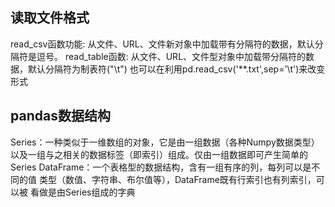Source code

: ## 读取文件格式
read_csv函数功能: 从文件、URL、文件新对象中加载带有分隔符的数据，默认分隔符是逗号。
read_table函数: 从文件、URL、文件型对象中加载带分隔符的数据，默认分隔符为制表符("\t")
也可以在利用pd.read_csv('**.txt',sep='\t')来改变形式

## pandas数据结构
Series：一种类似于一维数组的对象，它是由一组数据（各种Numpy数据类型） 以及一组与之相关的数据标签（即索引）组成。仅由一组数据即可产生简单的 Series
DataFrame：一个表格型的数据结构，含有一组有序的列，每列可以是不同的值 类型（数值、字符串、布尔值等），DataFrame既有行索引也有列索引，可以被 看做是由Series组成的字典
-*-
Starting from the line with "## pandas数据结构" and ending with the final line of the data, quote every line exactly, both ends included.

## pandas数据结构
Series：一种类似于一维数组的对象，它是由一组数据（各种Numpy数据类型） 以及一组与之相关的数据标签（即索引）组成。仅由一组数据即可产生简单的 Series
DataFrame：一个表格型的数据结构，含有一组有序的列，每列可以是不同的值 类型（数值、字符串、布尔值等），DataFrame既有行索引也有列索引，可以被 看做是由Series组成的字典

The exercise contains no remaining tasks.